There are two main factors contributing to that difference.
The audit - still the principal business area of the major accounting firms - is a peculiar product.
Like compulsory car insurance, many people buy it not because they want it, but because they must.
So within the broad categories of firm - big six, second tier, small local - there is little need, or opportunity, for firms to differentiate themselves from each other.
We observe the result - six firms which (with the possible exception of Andersen) have almost identical public profiles.For legal services, however, excellence is often more important than adequacy, and much greater differentiation is possible.
The differences between major law firms, in style, strengths, weaknesses and specialism, are considerably more marked than the differences among the leading accountancy firms.And the audit of a large multi-national company is necessarily an integrated world-wide activity.
That does not mean that a single firm will undertake the whole process (although it often does).
But it is now unusual for a major firm to use an auditor outside the big six.
While there are now some legal transactions which are world-wide processes - major international mergers for example - these are very much the exception.Most legal services are very different, customised products.
The larger part of legal business is country- or jurisdiction-specific and transaction-oriented.So there are good reasons why law firms will be more differentiated, less international, and less concentrated than the manufacturers of mass produced commodities such as audits.
But what do competitive advantages in legal services depend on? What are the origins of London's enviable position in international trade in legal services - and how robust is this position?The international strength of City of London law firms is largely bound up with the international position of the City itself as a financial services centre.
Law is part of the City's own competitive position.
That position is based partly on reputation, partly on a local network of relationships and partly on the 'thickness' of markets - the tendency for deals to be brought to the forum in which most deals are already being done.
All of these are sustainable advantages of London, difficult to reproduce in other countries, and capable of being maintained more or less regardless of the performance of the British economy.But the specific competitive advantage of London law is the product of the competitive advantage of the English legal system.
English law is a powerful international brand, like Champagne or Persil.
One reason for this, is the flexibility and attractiveness of a contract rather than a code based system for many transactions, particularly in international securities markets.

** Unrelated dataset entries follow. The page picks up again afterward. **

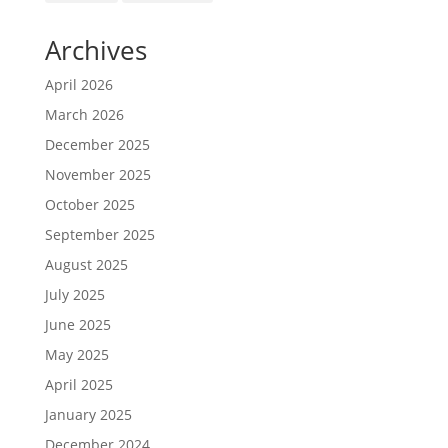
Archives
April 2026
March 2026
December 2025
November 2025
October 2025
September 2025
August 2025
July 2025
June 2025
May 2025
April 2025
January 2025
December 2024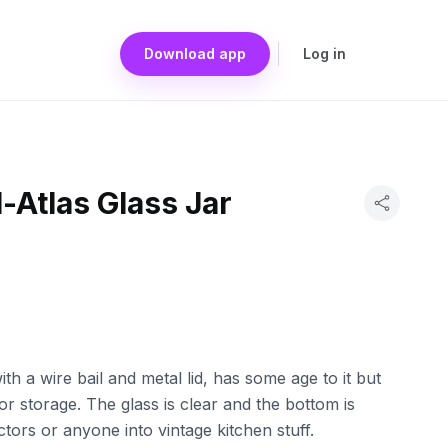
Download app
Log in
-Atlas Glass Jar
ith a wire bail and metal lid, has some age to it but
y or storage. The glass is clear and the bottom is
tors or anyone into vintage kitchen stuff.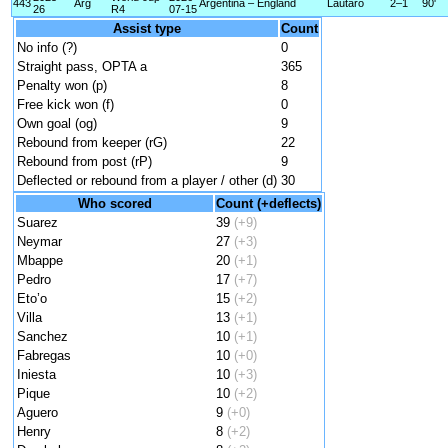
443
Arg
Argentina – England
Lautaro
2–1
90'
26
R4
07-15
Assist type
Count
No info (?)
0
Straight pass, OPTA a
365
Penalty won (p)
8
Free kick won (f)
0
Own goal (og)
9
Rebound from keeper (rG)
22
Rebound from post (rP)
9
Deflected or rebound from a player / other (d)
30
Who scored
Count (+deflects)
Suarez
39
(+9)
Neymar
27
(+3)
Mbappe
20
(+1)
Pedro
17
(+7)
Eto’o
15
(+2)
Villa
13
(+1)
Sanchez
10
(+1)
Fabregas
10
(+0)
Iniesta
10
(+3)
Pique
10
(+2)
Aguero
9
(+0)
Henry
8
(+2)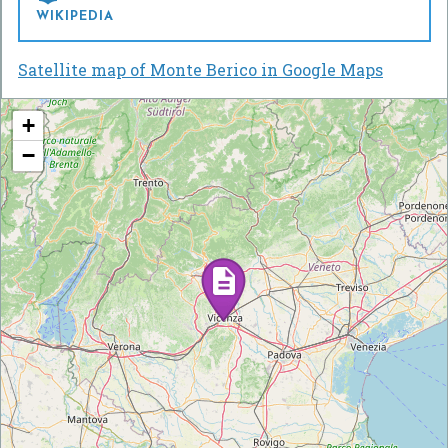
WIKIPEDIA
Satellite map of Monte Berico in Google Maps
+
−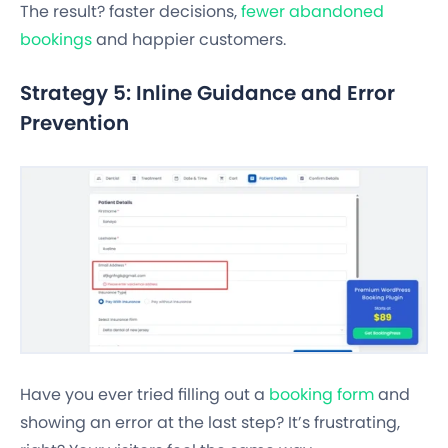
The result? faster decisions,
fewer abandoned
bookings
and happier customers.
Strategy 5: Inline Guidance and Error
Prevention
Have you ever tried filling out a
booking form
and
showing an error at the last step? It’s frustrating,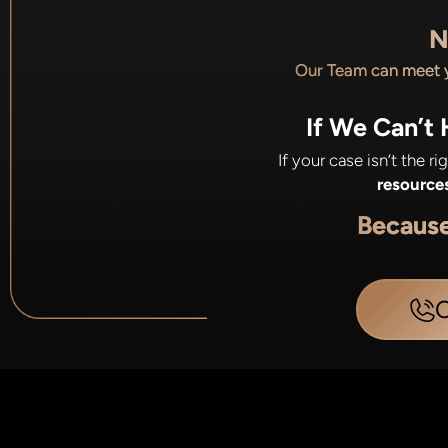
N
Our Team can meet
If We Can’t
If your case isn’t the r
resource
Becaus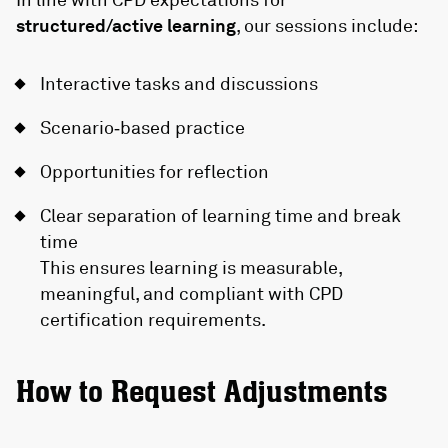
structured/active learning
, our sessions include:
Interactive tasks and discussions
Scenario‑based practice
Opportunities for reflection
Clear separation of learning time and break
time
This ensures learning is measurable,
meaningful, and compliant with CPD
certification requirements.
How to Request Adjustments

A second is the international reputation of the English judiciary, for a fairness which is available to foreigners as well as to domestic residents.Judges might not like to be told that the English court system serves a branding function essentially identical to the one which brand names serve in the marketing of soap powders - giving an assurance of quality that makes detailed inspection of the purchas e unnecessary - but that is the reality.Such branding is also an important part of the competitive advantage which well-established firms provide to the lawyers who trade under their banner; if English law is a brand, so is the name, for example, of Linklaters and Paines.
It is not without significance, also, that London legal proceedings are conducted in the principal international language.The structure of the legal services industry is not likely to change very rapidly.
While there will be more concentration and more internationalisation, its pace will be slow.
The sources of competitive strength of London law firms are firmly based and unlikely to be easily eroded.
It is easy to make that story sound too complacent.
There are ways of messing things up - particularly by weakening the structures of trust relationships or allowing the cost base to rise to levels disproportionate to the underlying competitive advantages.
(Look at Lloyd's of London if you need further warning.) But among the firms and industries I look at, the London legal services industry is characterised by an unusual degree of stability and competitive strength.